At one year of age, a child is to receive the measles/mumps/rubella vaccine. The MMR has received more notoriety in the past year or two than all the other shots combined. Research in England and elsewhere tied the shot to an increase in intestinal problems linked with autism. As I have mentioned over and over again above, the vast majority of experts discount these findings and feel that the benefits of the triple shot outweigh the risk. They remind us that, even though America is in the third year during which we will have fewer than 100 cases of measles reported, in India, there are an average of 1,000,000 deaths each year. Most of these deaths are in children. Rubella is dangerous to a fetus at certain stages of pregnancy and mumps can decrease fertility in men who catch the disease. I evaluate this vaccine and discuss it on a case by case basis in my office.

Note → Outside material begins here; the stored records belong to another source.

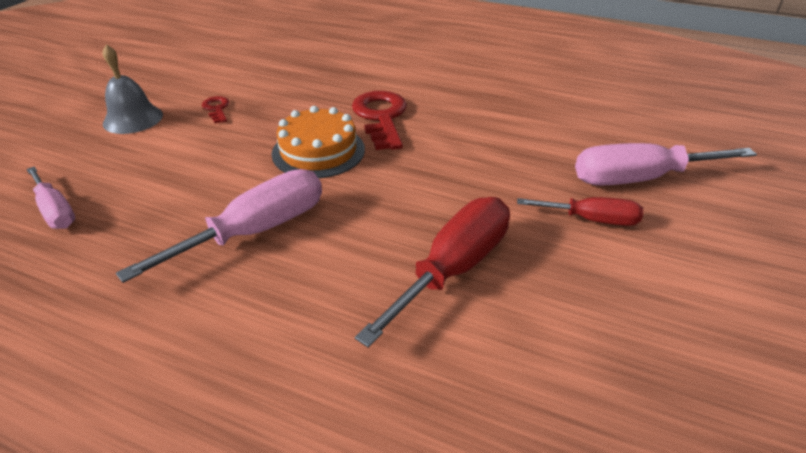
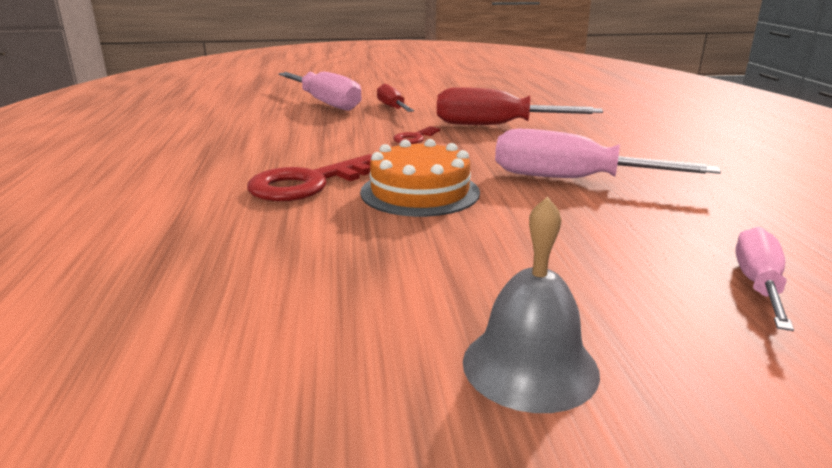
camera: 120 degrees left, 15 degrees down
red key [202,96,230,123] -> red key moved to [393,126,440,144]

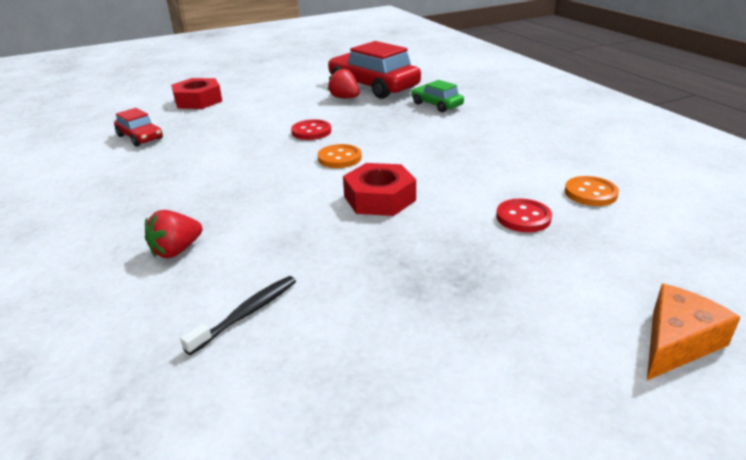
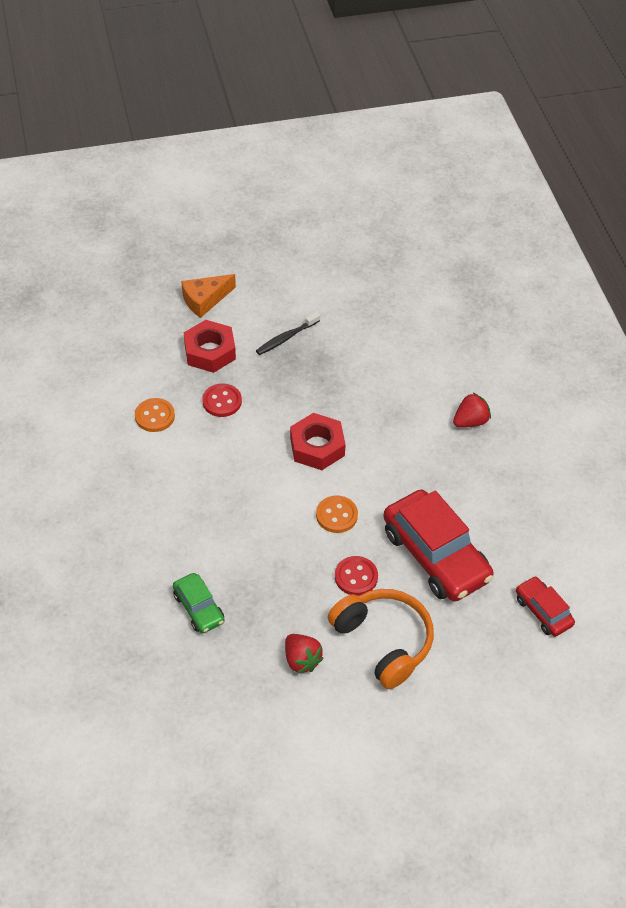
camera: 170 degrees left, 20 degrees up
red nut [171,78,222,109] -> red nut moved to [184,320,236,373]
black toothbrush [180,276,296,355] -> black toothbrush moved to [256,312,320,355]
red car [328,41,421,99] -> red car moved to [383,490,494,602]
none -> orange headphones [328,589,434,689]

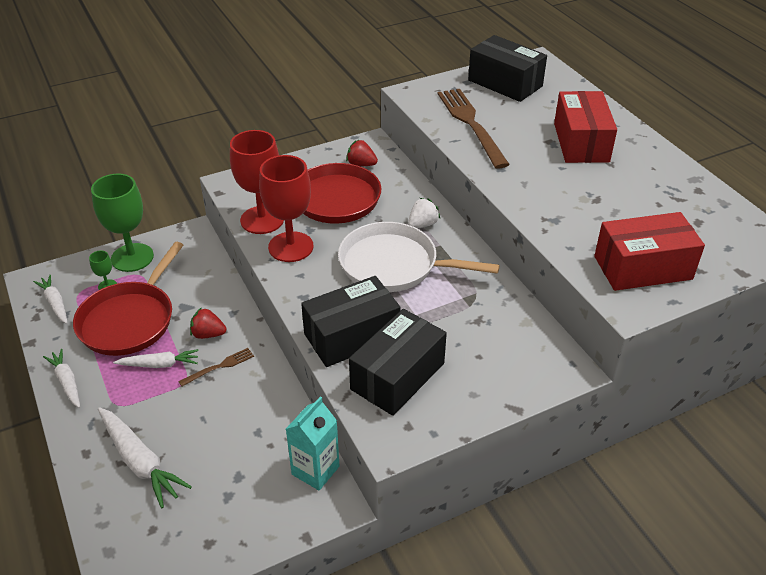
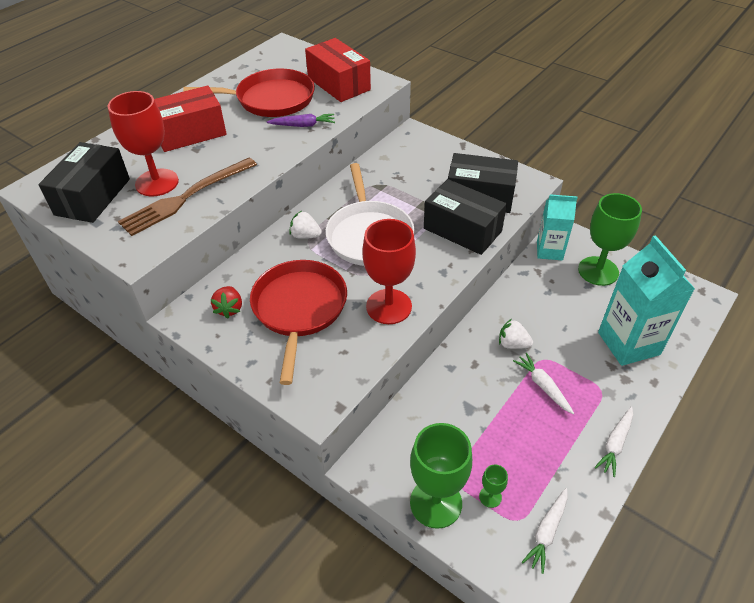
camera: 115 degrees left, 5 degrees up
red pan [73,242,183,356] -> red pan moved to [183,68,315,117]
white carrot [98,407,192,508] -> turquoise carton [598,235,695,366]
brown fork [178,348,254,387] -> white strawberry [499,319,533,349]
red strawberry [190,307,226,339] -> none
red goblet [230,130,284,234] -> red goblet moved to [108,91,179,196]
none -> purple carrot [267,114,335,127]
none -> green goblet [578,193,642,286]

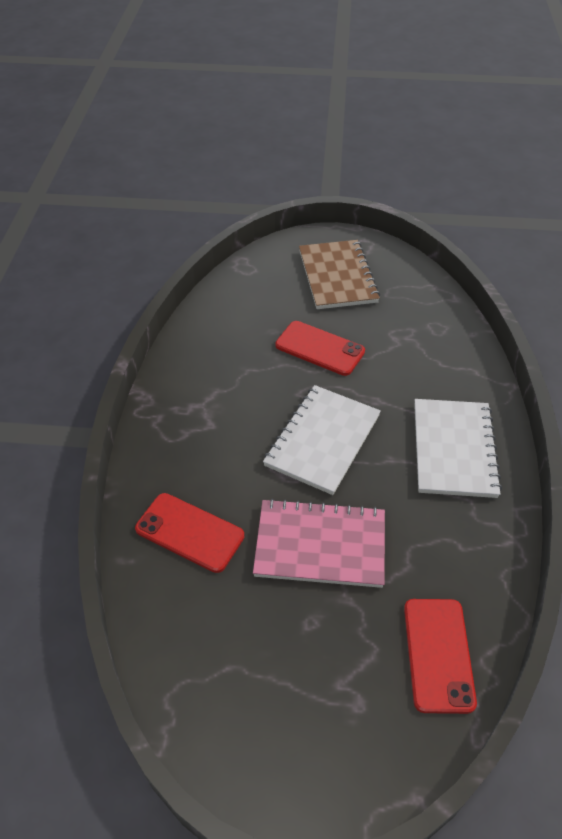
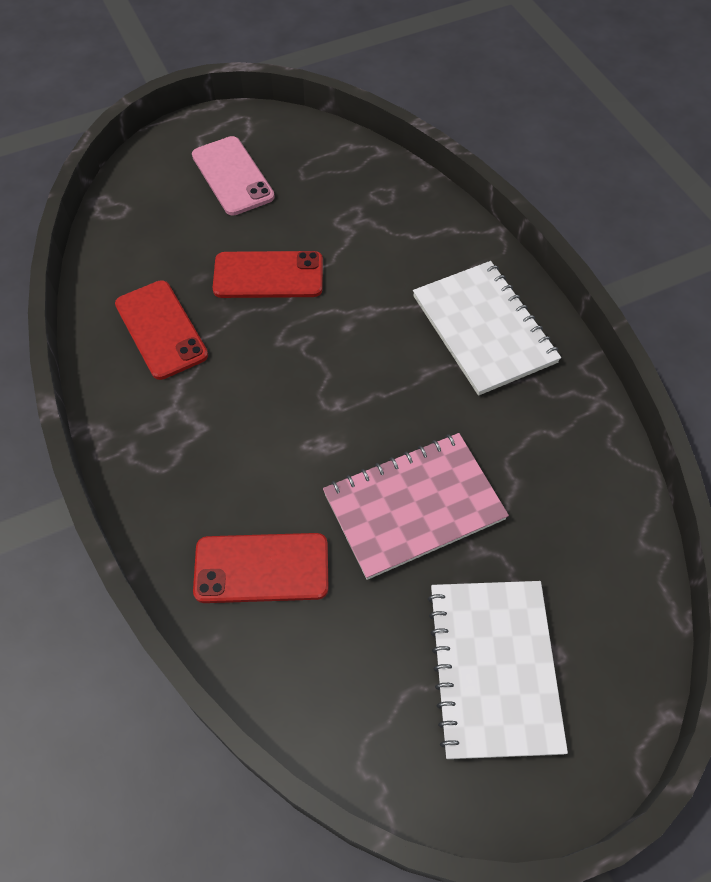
camera: 30 degrees left, 10 degrees up
white notebook [263,385,381,495] -> white notebook moved to [428,581,568,759]
brown notebook [299,240,380,309] -> pink phone [192,136,275,216]
red phone [404,599,477,714] -> red phone moved to [115,280,208,380]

Vaccinating college students against meningococcal meningitis has become official policy on many campuses. If we vaccinate every single college student against this terrible disease, it has been estimated that we would prevent a half dozen cases of the disease each year. If the vaccine has any risk associated (none has been proved) this benefit is not great enough in my opinion.


In a public venue such as this, or on a TV show or in a national newsmagazine, I don't think enough of a dialogue or evaluation can take place. For that reason, I would rather attempt to give information and let parents expand their knowledge with reading and talking. I do not vaccinate all of my patients and I don't feel that these partially vaccinated or unvaccinated children are at high risk. I think that if national vaccine policy shifts away from universal vaccination, outbreaks could occur.